▶ _Records to process_
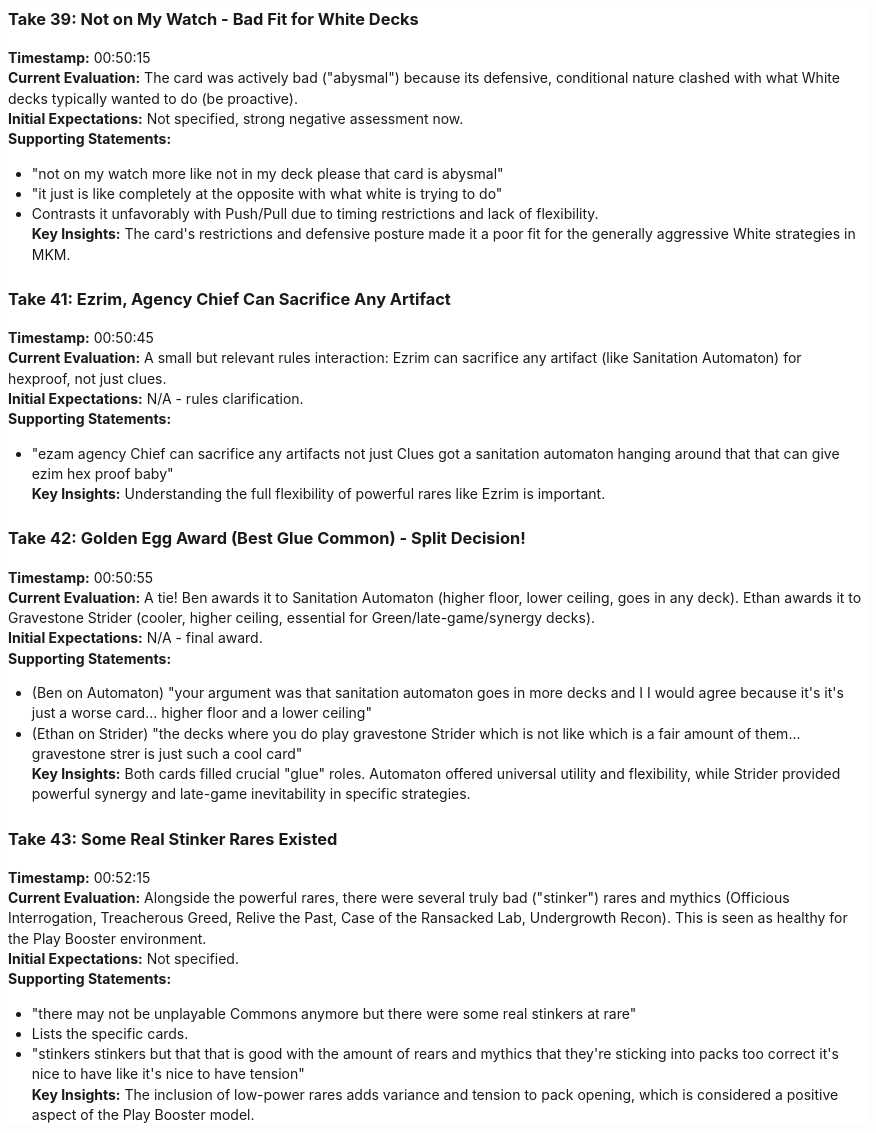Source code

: ### Take 39: Not on My Watch - Bad Fit for White Decks  
**Timestamp:** 00:50:15  
**Current Evaluation:** The card was actively bad ("abysmal") because its defensive, conditional nature clashed with what White decks typically wanted to do (be proactive).  
**Initial Expectations:** Not specified, strong negative assessment now.  
**Supporting Statements:**  
- "not on my watch more like not in my deck please that card is abysmal"  
- "it just is like completely at the opposite with what white is trying to do"  
- Contrasts it unfavorably with Push/Pull due to timing restrictions and lack of flexibility.  
**Key Insights:** The card's restrictions and defensive posture made it a poor fit for the generally aggressive White strategies in MKM.  

### Take 41: Ezrim, Agency Chief Can Sacrifice Any Artifact
**Timestamp:** 00:50:45  
**Current Evaluation:** A small but relevant rules interaction: Ezrim can sacrifice any artifact (like Sanitation Automaton) for hexproof, not just clues.  
**Initial Expectations:** N/A - rules clarification.  
**Supporting Statements:**  
- "ezam agency Chief can sacrifice any artifacts not just Clues got a sanitation automaton hanging around that that can give ezim hex proof baby"  
**Key Insights:** Understanding the full flexibility of powerful rares like Ezrim is important.  

### Take 42: Golden Egg Award (Best Glue Common) - Split Decision!  
**Timestamp:** 00:50:55  
**Current Evaluation:** A tie! Ben awards it to Sanitation Automaton (higher floor, lower ceiling, goes in any deck). Ethan awards it to Gravestone Strider (cooler, higher ceiling, essential for Green/late-game/synergy decks).  
**Initial Expectations:** N/A - final award.  
**Supporting Statements:**  
- (Ben on Automaton) "your argument was that sanitation automaton goes in more decks and I I would agree because it's it's just a worse card... higher floor and a lower ceiling"  
- (Ethan on Strider) "the decks where you do play gravestone Strider which is not like which is a fair amount of them... gravestone strer is just such a cool card"  
**Key Insights:** Both cards filled crucial "glue" roles. Automaton offered universal utility and flexibility, while Strider provided powerful synergy and late-game inevitability in specific strategies.  

### Take 43: Some Real Stinker Rares Existed  
**Timestamp:** 00:52:15  
**Current Evaluation:** Alongside the powerful rares, there were several truly bad ("stinker") rares and mythics (Officious Interrogation, Treacherous Greed, Relive the Past, Case of the Ransacked Lab, Undergrowth Recon). This is seen as healthy for the Play Booster environment.  
**Initial Expectations:** Not specified.  
**Supporting Statements:**  
- "there may not be unplayable Commons anymore but there were some real stinkers at rare"  
- Lists the specific cards.  
- "stinkers stinkers but that that is good with the amount of rears and mythics that they're sticking into packs too correct it's nice to have like it's nice to have tension"  
**Key Insights:** The inclusion of low-power rares adds variance and tension to pack opening, which is considered a positive aspect of the Play Booster model.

▶ _What you should do_
Would you output the listing above verbatim, without its pictures?

▶ _Task result_
Source code

: ### Take 39: Not on My Watch - Bad Fit for White Decks  
**Timestamp:** 00:50:15  
**Current Evaluation:** The card was actively bad ("abysmal") because its defensive, conditional nature clashed with what White decks typically wanted to do (be proactive).  
**Initial Expectations:** Not specified, strong negative assessment now.  
**Supporting Statements:**  
- "not on my watch more like not in my deck please that card is abysmal"  
- "it just is like completely at the opposite with what white is trying to do"  
- Contrasts it unfavorably with Push/Pull due to timing restrictions and lack of flexibility.  
**Key Insights:** The card's restrictions and defensive posture made it a poor fit for the generally aggressive White strategies in MKM.  

### Take 41: Ezrim, Agency Chief Can Sacrifice Any Artifact
**Timestamp:** 00:50:45  
**Current Evaluation:** A small but relevant rules interaction: Ezrim can sacrifice any artifact (like Sanitation Automaton) for hexproof, not just clues.  
**Initial Expectations:** N/A - rules clarification.  
**Supporting Statements:**  
- "ezam agency Chief can sacrifice any artifacts not just Clues got a sanitation automaton hanging around that that can give ezim hex proof baby"  
**Key Insights:** Understanding the full flexibility of powerful rares like Ezrim is important.  

### Take 42: Golden Egg Award (Best Glue Common) - Split Decision!  
**Timestamp:** 00:50:55  
**Current Evaluation:** A tie! Ben awards it to Sanitation Automaton (higher floor, lower ceiling, goes in any deck). Ethan awards it to Gravestone Strider (cooler, higher ceiling, essential for Green/late-game/synergy decks).  
**Initial Expectations:** N/A - final award.  
**Supporting Statements:**  
- (Ben on Automaton) "your argument was that sanitation automaton goes in more decks and I I would agree because it's it's just a worse card... higher floor and a lower ceiling"  
- (Ethan on Strider) "the decks where you do play gravestone Strider which is not like which is a fair amount of them... gravestone strer is just such a cool card"  
**Key Insights:** Both cards filled crucial "glue" roles. Automaton offered universal utility and flexibility, while Strider provided powerful synergy and late-game inevitability in specific strategies.  

### Take 43: Some Real Stinker Rares Existed  
**Timestamp:** 00:52:15  
**Current Evaluation:** Alongside the powerful rares, there were several truly bad ("stinker") rares and mythics (Officious Interrogation, Treacherous Greed, Relive the Past, Case of the Ransacked Lab, Undergrowth Recon). This is seen as healthy for the Play Booster environment.  
**Initial Expectations:** Not specified.  
**Supporting Statements:**  
- "there may not be unplayable Commons anymore but there were some real stinkers at rare"  
- Lists the specific cards.  
- "stinkers stinkers but that that is good with the amount of rears and mythics that they're sticking into packs too correct it's nice to have like it's nice to have tension"  
**Key Insights:** The inclusion of low-power rares adds variance and tension to pack opening, which is considered a positive aspect of the Play Booster model.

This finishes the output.